A chapter of the report released last fall found startling evidence
that a majority of black children born to middle-class parents grew up
to have lower incomes and that nearly half of middle-class black
children fell into the bottom fifth in adulthood, compared with 16
percent of middle-class white children.
The Pew-sponsored studies are continuing with the involvement of
research organizations and scholars. Another report expected in the
spring by the more conservative Heritage Foundation will focus on
explanations for the trends described in the current report.
Stuart Butler, vice president for economic studies at the Heritage
Foundation, said, “It does seem in America now that for people at very
bottom it’s more difficult to move up than we might have thought or
might have been true in the past.”
Mr. Butler said experts were likely to disagree about the reasons
and, hence, on policies to improve mobility. Conservative scholars are
more apt to fault cultural norms and the breakdown of families while
liberals put more emphasis on the changing structure of the economy and
the need for government to provide safety nets and aid for poor
families.
“We may well have an economy that rewards certain traits that are
typically passed on from parents to children, the importance of
education, optimism, a propensity to work hard, entrepreneurship and so
on,” he said.
To the extent that the economy rewards those traits, he added,
“you’d expect the incomes of children to track more with that of their
parents.”
The small fraction of poor children who earn college degrees are
likely to rise well above their parents’ status, the study showed.
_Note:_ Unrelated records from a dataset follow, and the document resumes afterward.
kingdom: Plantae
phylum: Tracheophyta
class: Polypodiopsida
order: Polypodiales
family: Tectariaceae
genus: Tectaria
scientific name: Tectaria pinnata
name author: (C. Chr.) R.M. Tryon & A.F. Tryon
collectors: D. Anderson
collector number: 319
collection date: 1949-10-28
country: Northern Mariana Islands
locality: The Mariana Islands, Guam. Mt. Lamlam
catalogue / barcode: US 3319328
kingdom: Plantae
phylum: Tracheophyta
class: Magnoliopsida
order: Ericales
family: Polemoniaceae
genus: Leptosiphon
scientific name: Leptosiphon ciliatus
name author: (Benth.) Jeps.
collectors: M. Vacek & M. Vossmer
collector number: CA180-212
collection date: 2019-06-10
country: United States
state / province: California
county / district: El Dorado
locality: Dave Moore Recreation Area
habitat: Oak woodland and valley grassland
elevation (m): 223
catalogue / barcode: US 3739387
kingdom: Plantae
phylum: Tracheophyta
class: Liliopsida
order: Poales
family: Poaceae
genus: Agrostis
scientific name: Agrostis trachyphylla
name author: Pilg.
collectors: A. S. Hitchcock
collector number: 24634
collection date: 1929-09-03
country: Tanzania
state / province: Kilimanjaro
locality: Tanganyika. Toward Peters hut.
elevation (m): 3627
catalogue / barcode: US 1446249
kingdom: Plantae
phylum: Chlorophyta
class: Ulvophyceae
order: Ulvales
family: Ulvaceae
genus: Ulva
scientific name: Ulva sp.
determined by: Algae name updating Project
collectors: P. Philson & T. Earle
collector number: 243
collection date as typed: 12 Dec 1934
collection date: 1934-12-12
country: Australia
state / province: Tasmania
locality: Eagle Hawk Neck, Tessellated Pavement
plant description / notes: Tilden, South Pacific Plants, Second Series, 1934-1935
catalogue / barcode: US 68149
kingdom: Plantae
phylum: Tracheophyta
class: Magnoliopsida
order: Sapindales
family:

More than half the children born to upper-income parents, those in
the top fifth, who finish college remain in that top group. Nearly one
in four remains in the top fifth even without completing college.
Evidence from model programs shows that early childhood education
can have lasting benefits, Mr. Haskins said, although the Head Start
program is too uneven to produce widespread gains.
In addition, he said, studies show that many poor but bright
children do not receive good advice about applying for college and
scholarships, or do not receive help after starting college.
“If we did more to help them complete college,” Mr. Haskins said, “there’s no question it would improve mobility.”